STUDY MATERIAL:
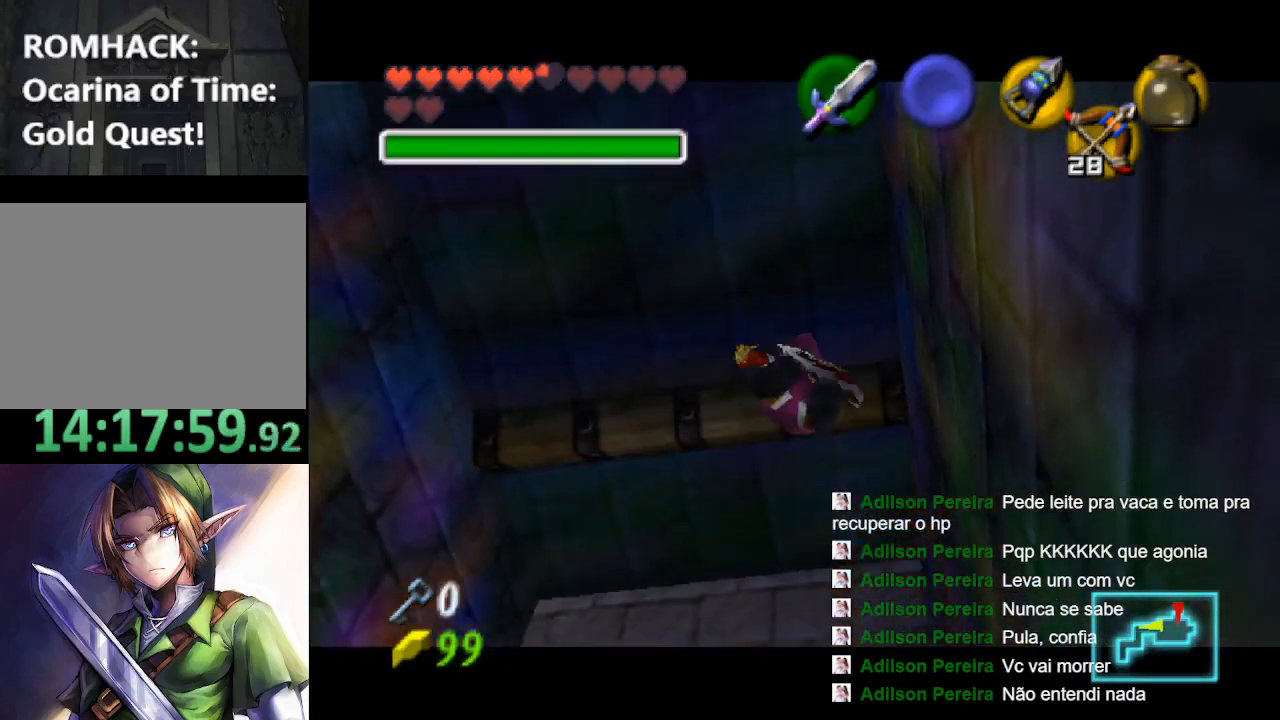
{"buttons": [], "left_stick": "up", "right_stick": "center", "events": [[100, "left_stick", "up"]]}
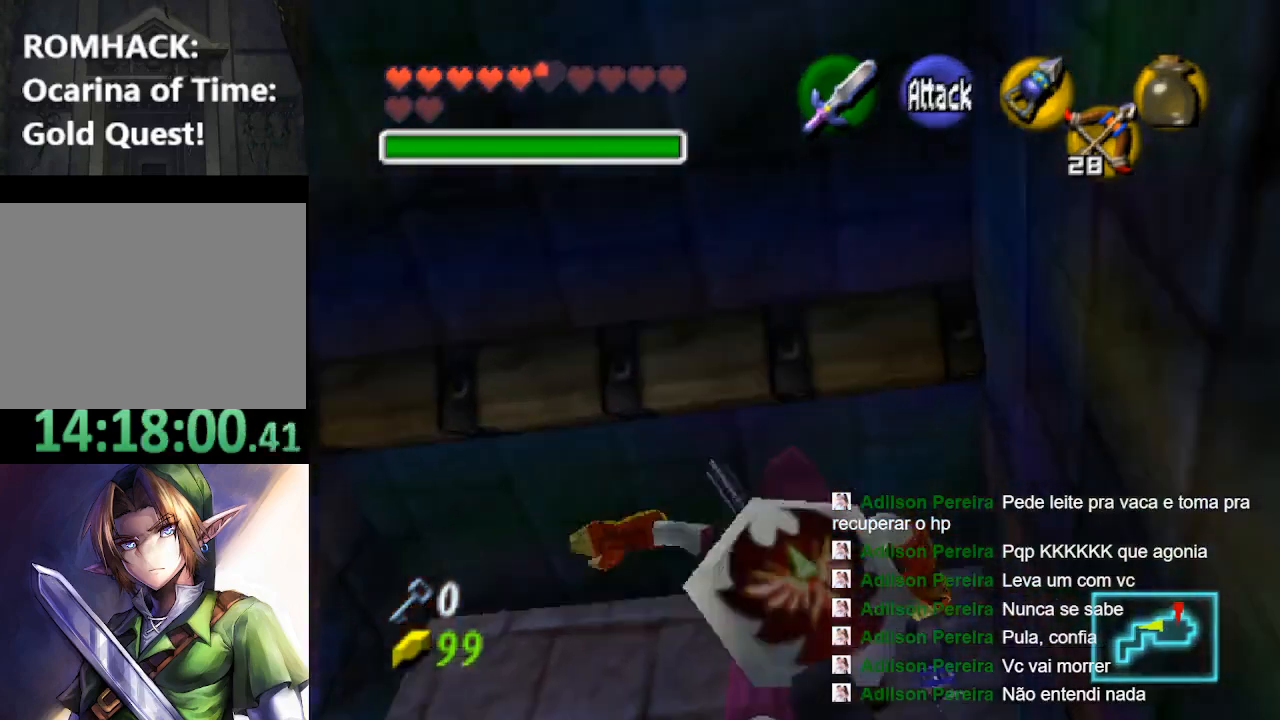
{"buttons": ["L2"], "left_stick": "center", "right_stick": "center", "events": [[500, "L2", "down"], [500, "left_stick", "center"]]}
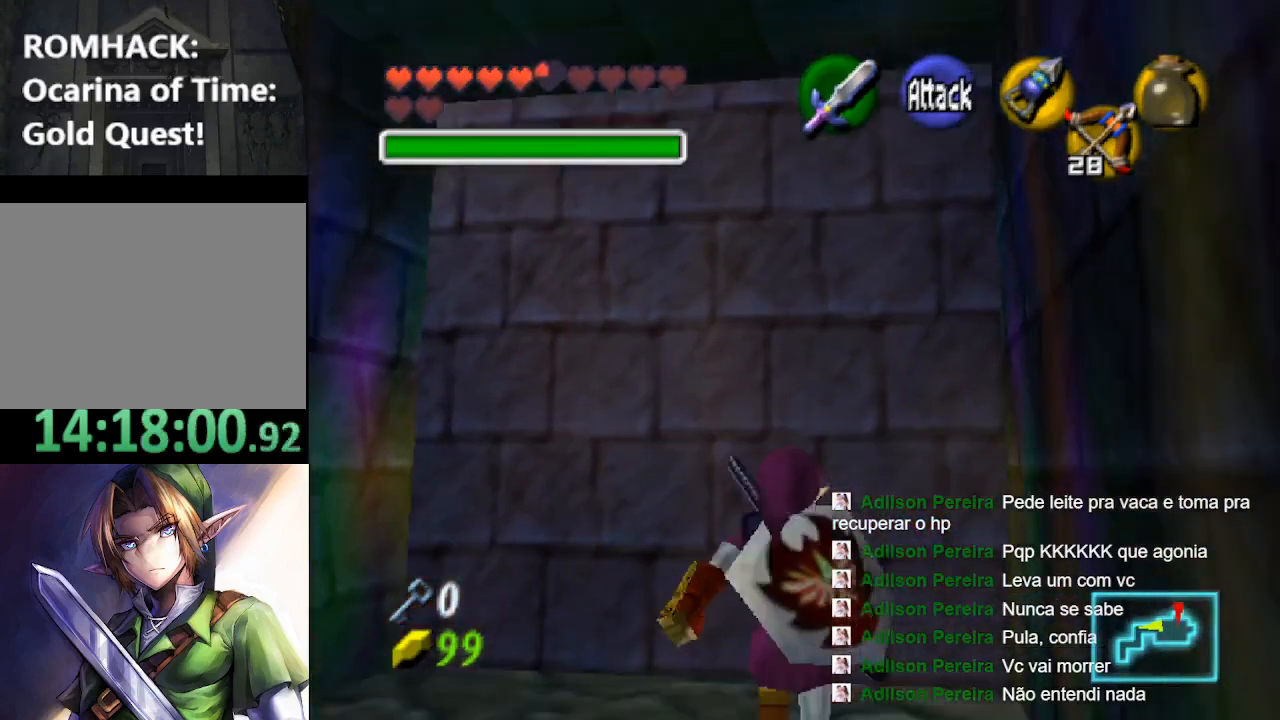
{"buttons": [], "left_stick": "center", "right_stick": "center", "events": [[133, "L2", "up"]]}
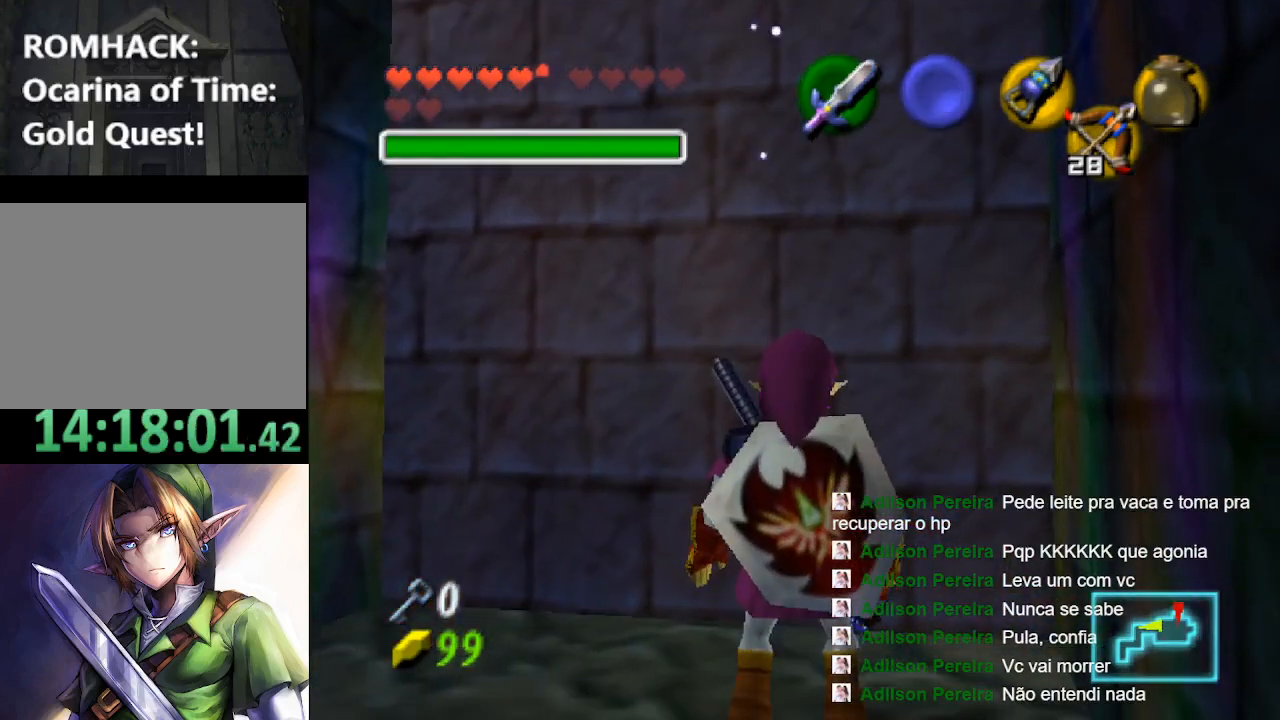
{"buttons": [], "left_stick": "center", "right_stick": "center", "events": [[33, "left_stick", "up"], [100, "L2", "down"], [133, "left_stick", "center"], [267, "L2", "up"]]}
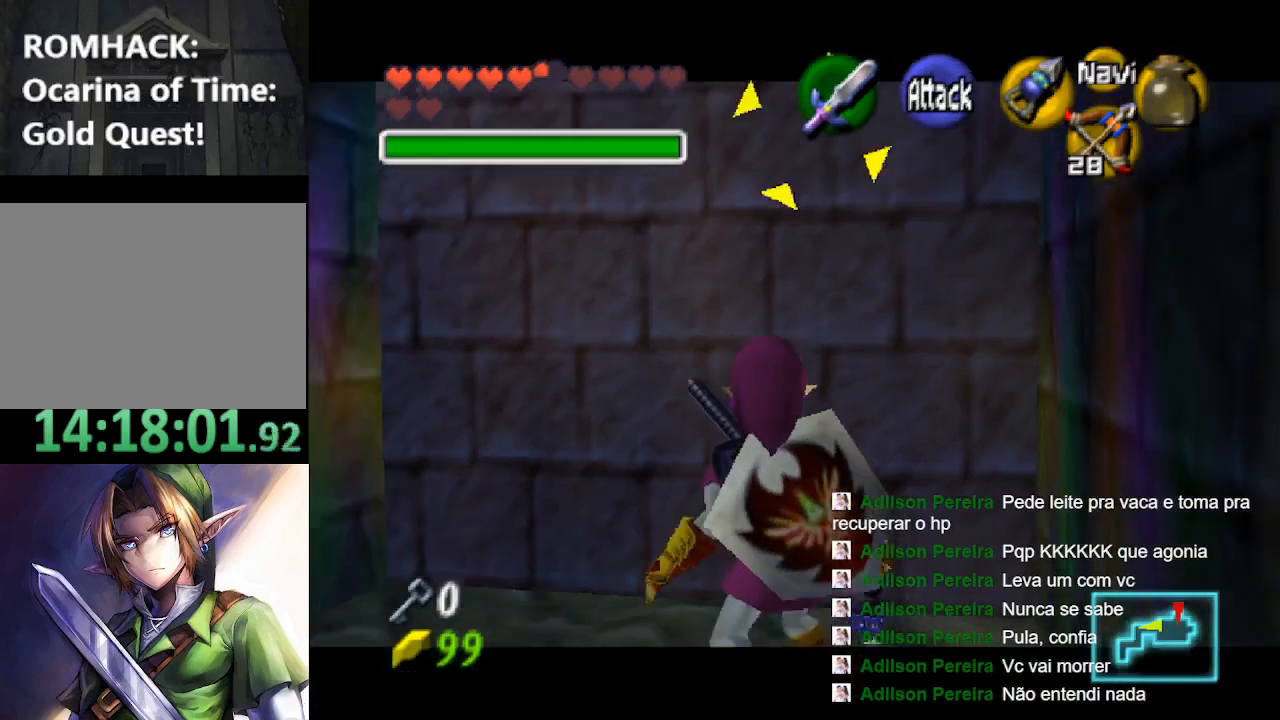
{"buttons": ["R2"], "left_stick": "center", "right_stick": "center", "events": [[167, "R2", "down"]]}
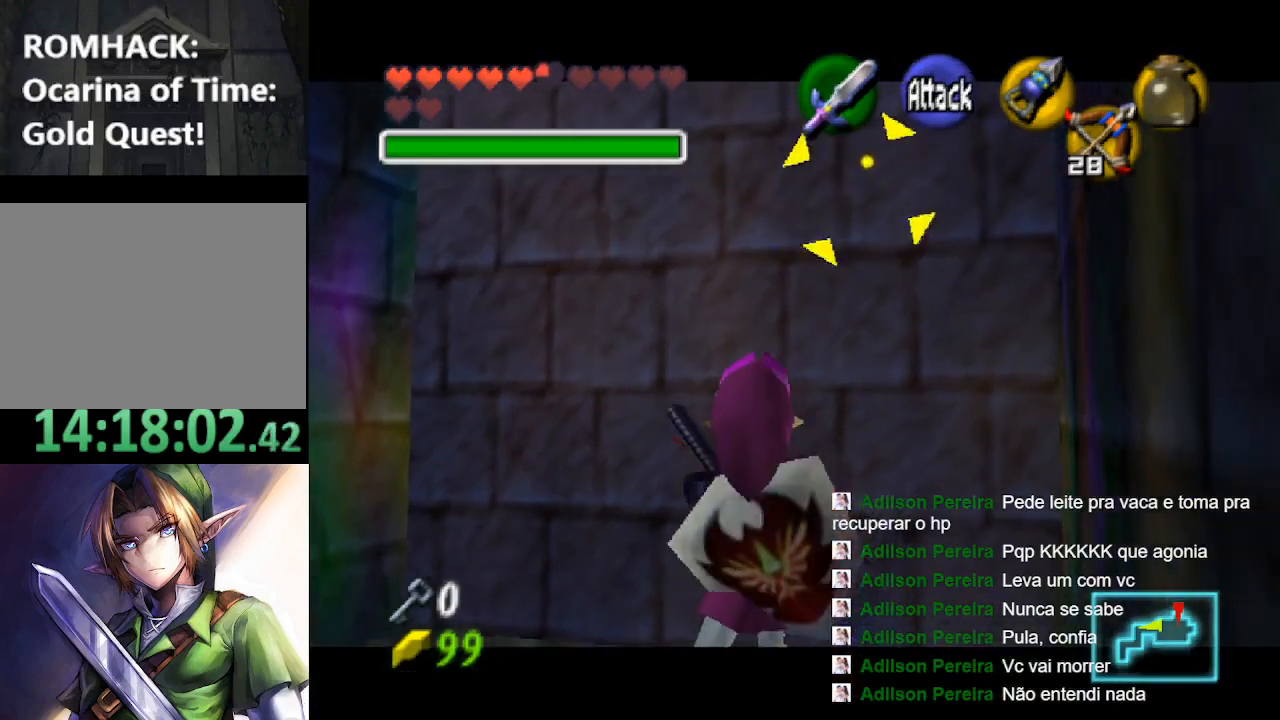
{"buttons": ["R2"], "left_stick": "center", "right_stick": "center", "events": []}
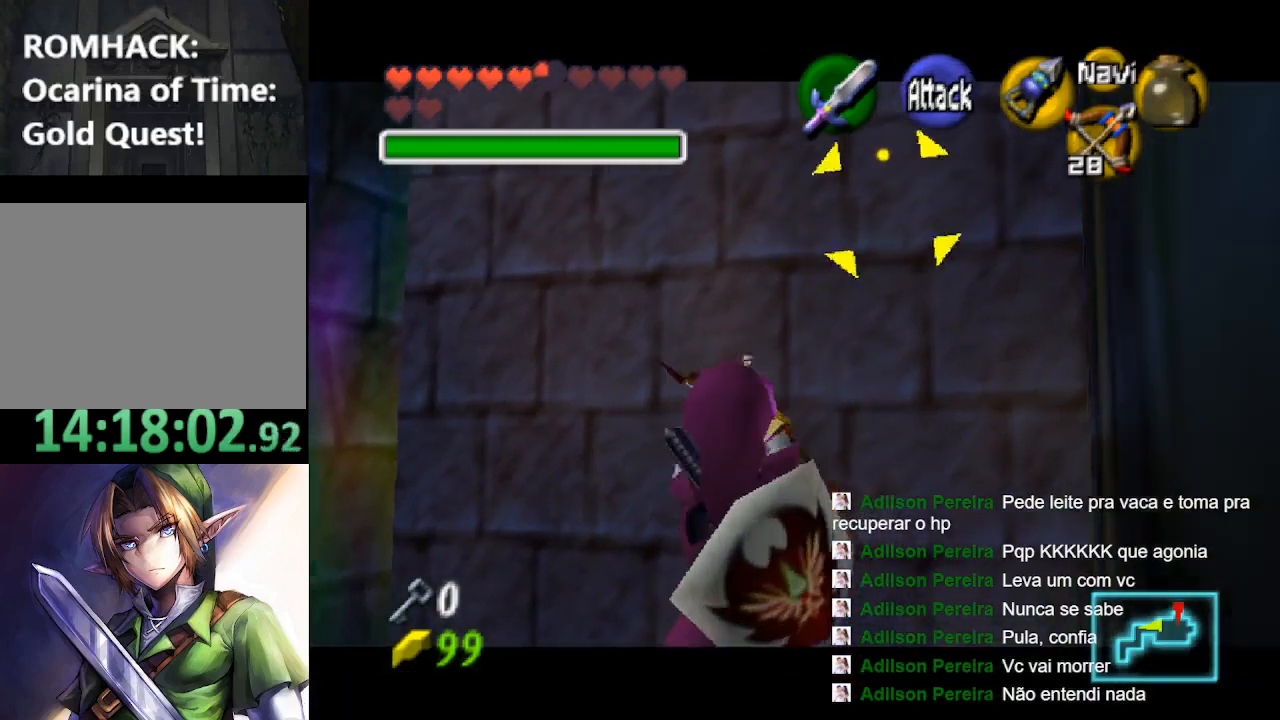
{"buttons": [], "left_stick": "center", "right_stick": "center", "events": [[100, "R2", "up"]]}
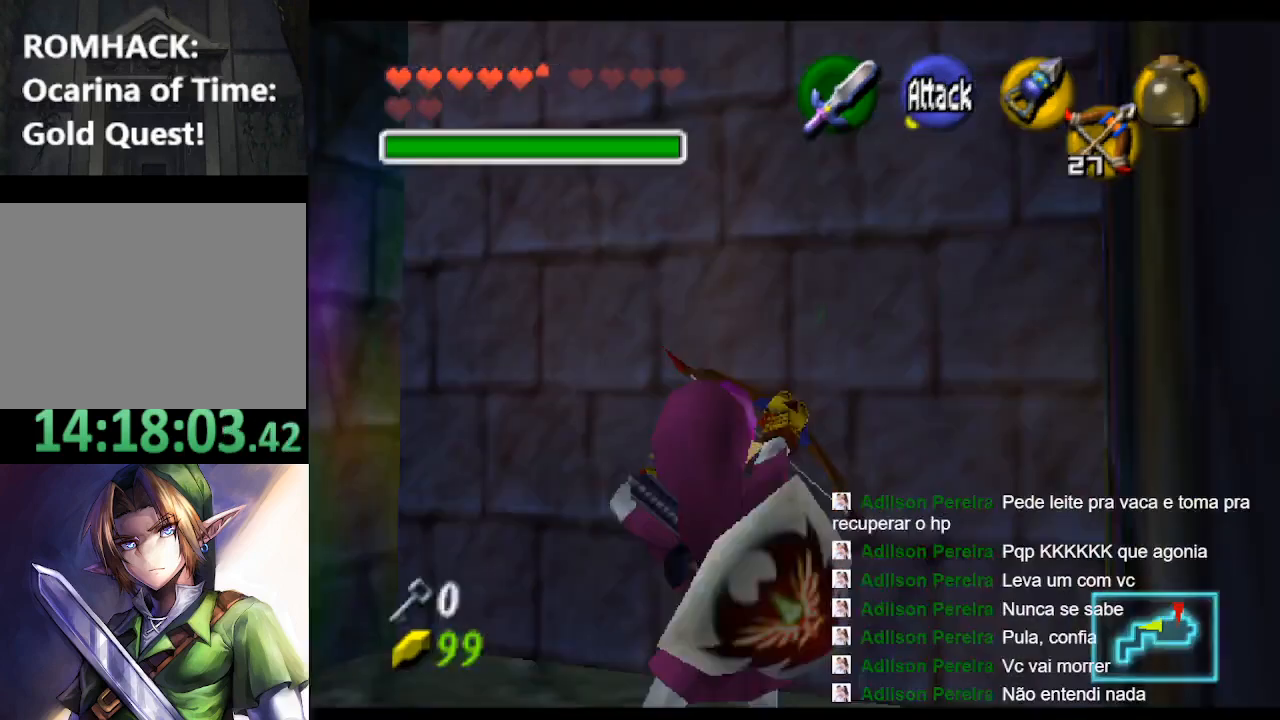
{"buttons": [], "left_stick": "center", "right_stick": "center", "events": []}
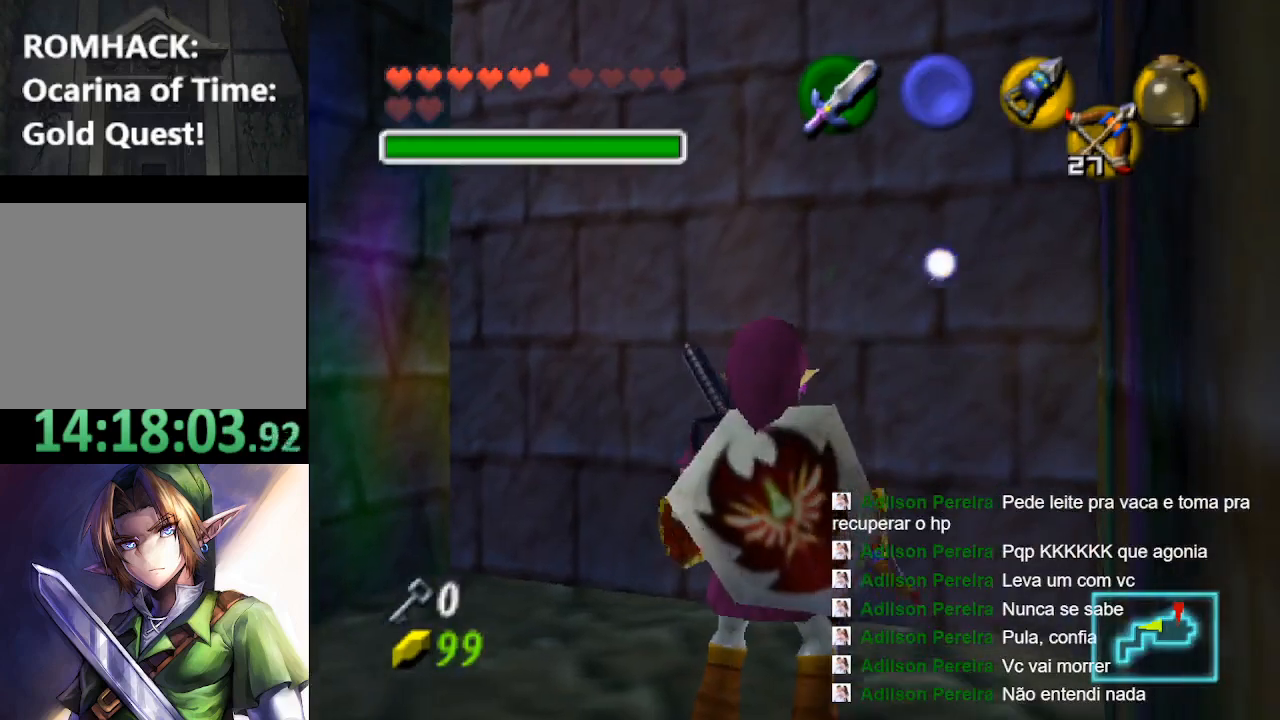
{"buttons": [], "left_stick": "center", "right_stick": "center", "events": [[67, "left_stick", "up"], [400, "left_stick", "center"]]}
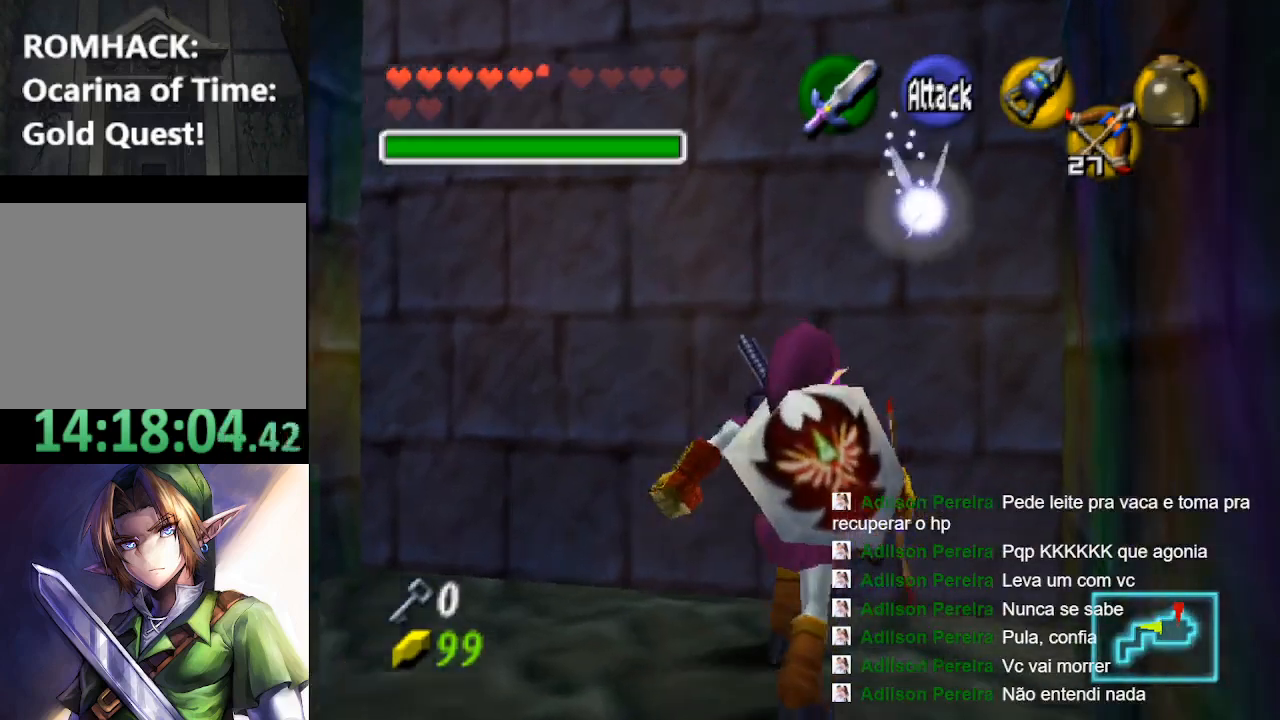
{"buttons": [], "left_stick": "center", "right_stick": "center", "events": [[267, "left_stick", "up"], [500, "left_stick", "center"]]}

EXERCISE GOAL: What is the number of lines in this listing that contain the word "down"? Answer with that number and nothing else.

SOLUTION: 3